Just take, for example, the possibility that my neighbour would like to build a house in his back garden. He has an incentive to build the biggest possible house and I have an incentive to oppose all development. We both have an incentive to take positions that are antagonistic to each other unless, out of simple neighbourliness, we try to accommodate what we believe to be the desires of the other party. A bureaucrat will then come along and settle the dispute in one direction or another.
The fact is that at some price I would be happy with my neighbour’s development and, at some price, he would prefer not to undertake the development. Furthermore, the price at which I would accept his development would go up the bigger the development was and the value to the neighbour is only likely to go up with the size of the development at a decreasing rate (because every extra square foot of house will have a decreasing marginal utility and every extra square foot of garden lost will have an increasing marginal utility). There will be a price – paid by the developer to the neighbour – at which some development is acceptable to both parties. If there is not, then development should not take place in any case.
There are problems to be overcome. As with any bilateral monopoly there will be a range of outcomes acceptable to both parties and negotiation will be necessary. There will be transactions costs. There will also be the problem of defining the initial property rights – should my neighbour compensate me for the development or should I pay him not to develop?
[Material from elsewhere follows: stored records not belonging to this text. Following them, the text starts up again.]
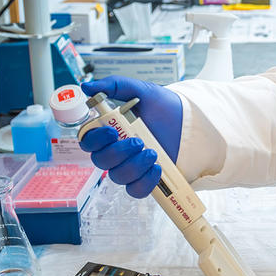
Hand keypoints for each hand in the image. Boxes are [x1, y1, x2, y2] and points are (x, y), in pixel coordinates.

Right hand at [79, 76, 182, 197]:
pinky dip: (145, 182)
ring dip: (134, 166)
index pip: (88, 142)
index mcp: (110, 131)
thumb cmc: (163, 106)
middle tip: (138, 141)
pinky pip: (136, 190)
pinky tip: (156, 168)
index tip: (111, 131)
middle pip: (101, 161)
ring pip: (118, 176)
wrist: (189, 121)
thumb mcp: (141, 90)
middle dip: (118, 152)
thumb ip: (114, 86)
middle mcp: (116, 151)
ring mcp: (130, 166)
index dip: (95, 140)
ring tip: (153, 152)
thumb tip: (87, 87)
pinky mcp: (145, 178)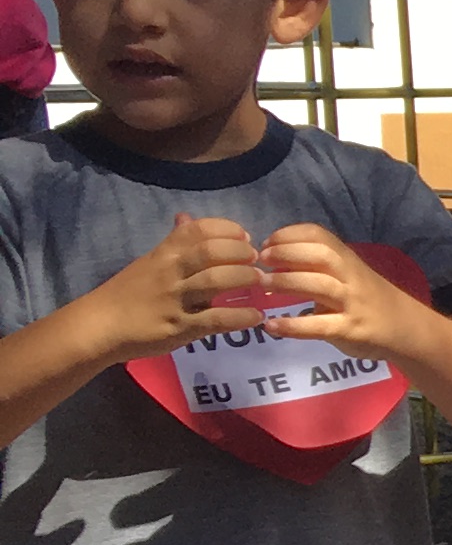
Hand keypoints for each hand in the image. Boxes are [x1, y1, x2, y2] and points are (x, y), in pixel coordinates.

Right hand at [91, 215, 266, 358]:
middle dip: (240, 253)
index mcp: (163, 253)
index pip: (197, 229)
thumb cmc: (127, 293)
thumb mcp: (148, 262)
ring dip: (244, 279)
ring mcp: (174, 299)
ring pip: (215, 281)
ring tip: (261, 282)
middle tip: (256, 260)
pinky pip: (215, 319)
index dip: (227, 229)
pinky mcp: (179, 327)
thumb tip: (186, 217)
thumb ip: (173, 242)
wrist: (98, 326)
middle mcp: (170, 272)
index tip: (245, 237)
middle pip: (210, 252)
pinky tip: (255, 316)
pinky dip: (240, 317)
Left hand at [254, 227, 427, 361]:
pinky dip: (294, 326)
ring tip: (263, 287)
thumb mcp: (348, 276)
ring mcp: (353, 303)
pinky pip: (321, 326)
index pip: (319, 235)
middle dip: (287, 253)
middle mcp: (352, 277)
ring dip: (287, 282)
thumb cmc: (370, 300)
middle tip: (260, 261)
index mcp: (347, 260)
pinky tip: (272, 326)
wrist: (408, 329)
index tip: (266, 243)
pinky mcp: (352, 330)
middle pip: (321, 255)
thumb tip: (274, 264)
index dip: (289, 235)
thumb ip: (317, 269)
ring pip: (320, 286)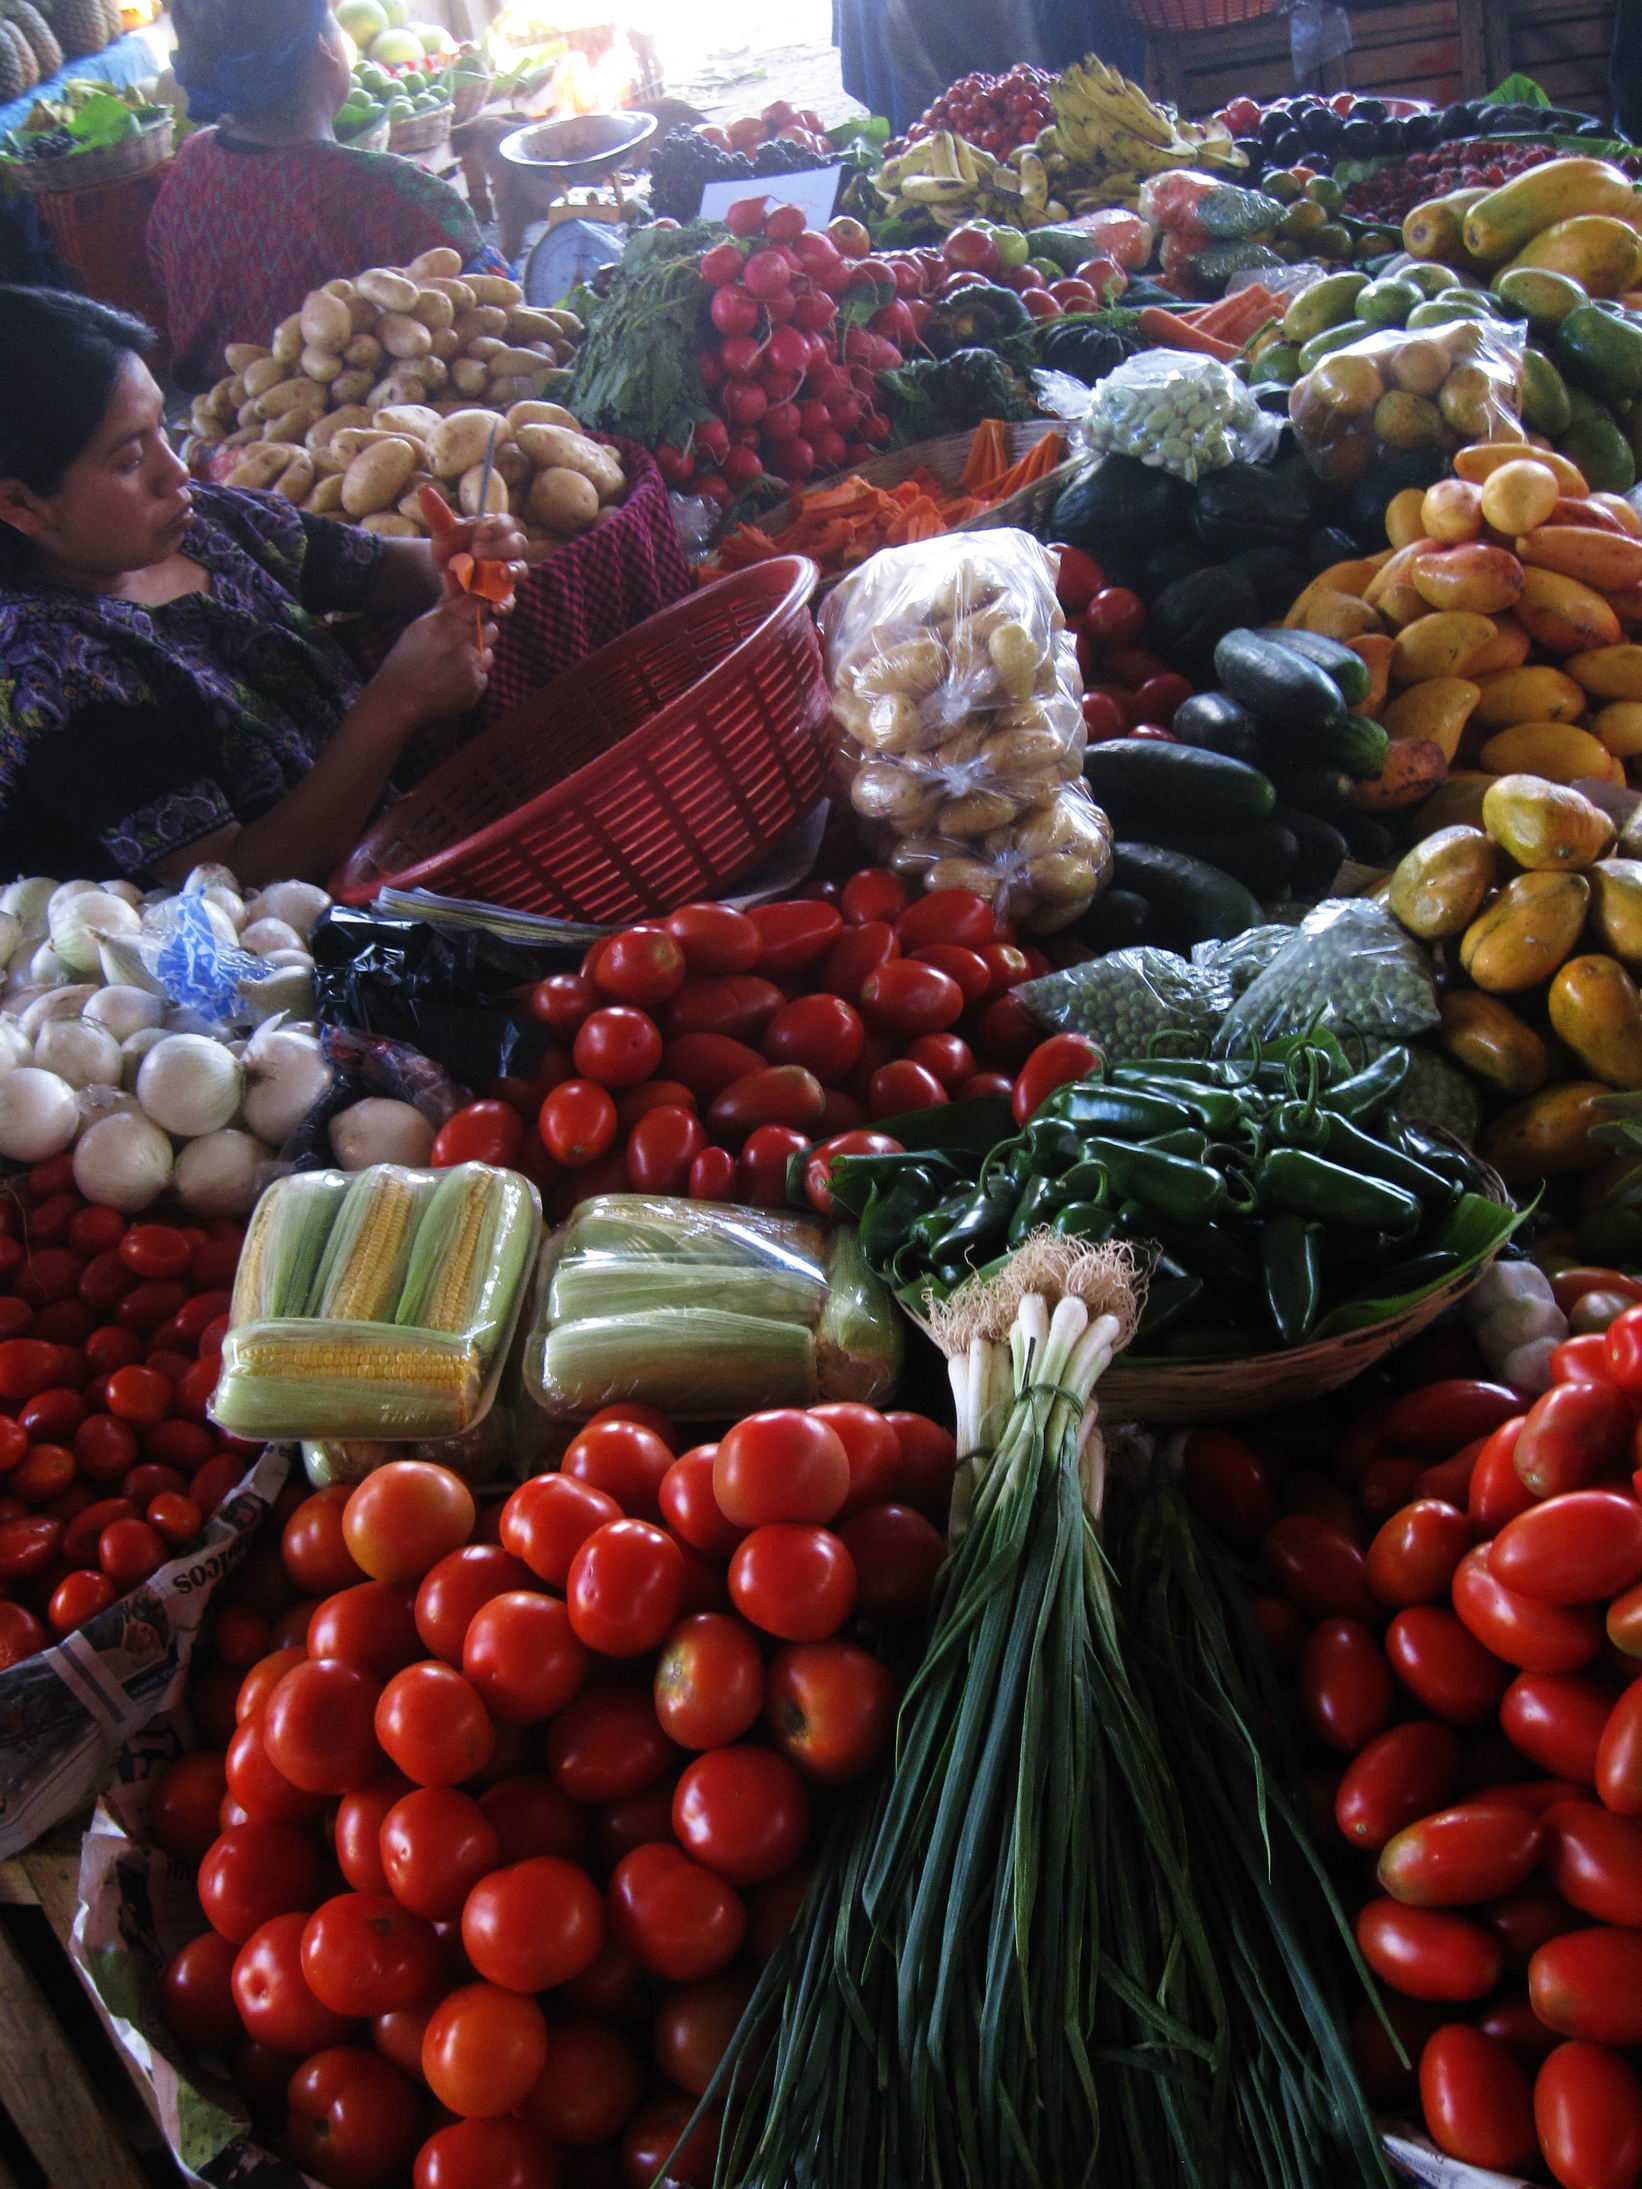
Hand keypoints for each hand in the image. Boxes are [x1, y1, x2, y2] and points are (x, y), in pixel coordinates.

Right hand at [368, 596, 496, 725]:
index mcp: (447, 622)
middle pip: (490, 627)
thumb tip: (452, 577)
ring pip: (489, 652)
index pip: (478, 602)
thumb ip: (443, 605)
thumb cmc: (405, 660)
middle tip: (461, 640)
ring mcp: (472, 665)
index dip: (478, 605)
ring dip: (477, 654)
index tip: (474, 610)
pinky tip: (453, 678)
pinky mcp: (477, 686)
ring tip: (454, 663)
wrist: (400, 700)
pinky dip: (473, 675)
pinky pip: (483, 673)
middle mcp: (463, 641)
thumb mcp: (419, 627)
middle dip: (479, 632)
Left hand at [433, 509, 528, 609]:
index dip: (499, 527)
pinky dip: (505, 604)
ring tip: (502, 574)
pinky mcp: (503, 595)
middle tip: (477, 554)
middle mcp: (508, 549)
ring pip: (520, 570)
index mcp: (496, 528)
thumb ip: (438, 515)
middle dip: (500, 549)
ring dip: (513, 572)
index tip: (481, 532)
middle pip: (517, 545)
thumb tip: (424, 490)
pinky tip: (496, 608)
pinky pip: (510, 599)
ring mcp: (508, 572)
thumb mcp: (442, 532)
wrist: (446, 575)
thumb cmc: (450, 547)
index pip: (507, 522)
As we move to a larger scale, some of these problems are alleviated. For example, if a developer wants to build 100 houses, he might be able to build these near five different villages and we no longer have a bi-lateral monopoly problem. Furthermore, the price mechanism means that the preferences of the different sets of villagers would be taken into account. If Village One wanted £1m compensation and Village Two wanted £2m compensation for the building of the 100 houses, the developer would weigh this up against the value of the houses in the different villages (which would reflect the value put on the houses in the two different locations by potential purchasers). You would get development where the benefits outweighed the costs to the greatest degree and all parties would be happy. Not only that, efficient ways of mitigating the effect of the development would also be encouraged – a community might want less compensation if all the houses were brick and flint, had large gardens and were surrounded by an apple orchard for example. These sorts of negotiations could be undertaken at parish level in much of Britain. Not every villager would be happy with the outcome, but that is better than the current system where nobody is happy if development takes place.
In other words – if left broadly in its current form – our planning system needs to include compensation mechanisms to ensure that the value put on new development is taken into account; that environmental amenities are enhanced; that we can have planning ‘by agreement’ and not by bureaucratic resolution of conflicts; and so that people’s reasonable claims to established property rights can be taken into account.
In the government’s proposals for reforming the planning system, there are three compensation mechanisms. The first is that the developer has to provide all the infrastructure and compensate local communities for the impact on their infrastructure. That is okay as far as it goes but only addresses part of the problem. Section 106 ‘agreements’ remain but these are basically used to enrich local councils and finance projects that are not really necessary rather than involve real money finding its way to the people. And local councils will be able to keep the council tax and business rates from new development – again nice for the bureaucrats but no substitute for real money going to real people. None of these mechanisms are effective. They do not lead local communities and developers to actually uncover preferences for development relative to the value of environmental amenities and so on.
The answer to this problem was proposed in The Land Use Planning System by John Corkindale in 2004. It requires direct payments to the people affected by development decisions and a proper delineation of property rights – as summarised above. The main argument against this approach is the transactions costs it would involve. There may be transactions costs but the potential gains are huge. Furthermore, Corkindale shows (rightly in my view) that the transactions costs are likely to be less than people fear. After all, both sides to any planning negotiation will have an incentive to ensure that there is an outcome that suits both sides. Currently, both sides to a planning dispute have an incentive only to ensure that they benefit the most and the other side gets nothing.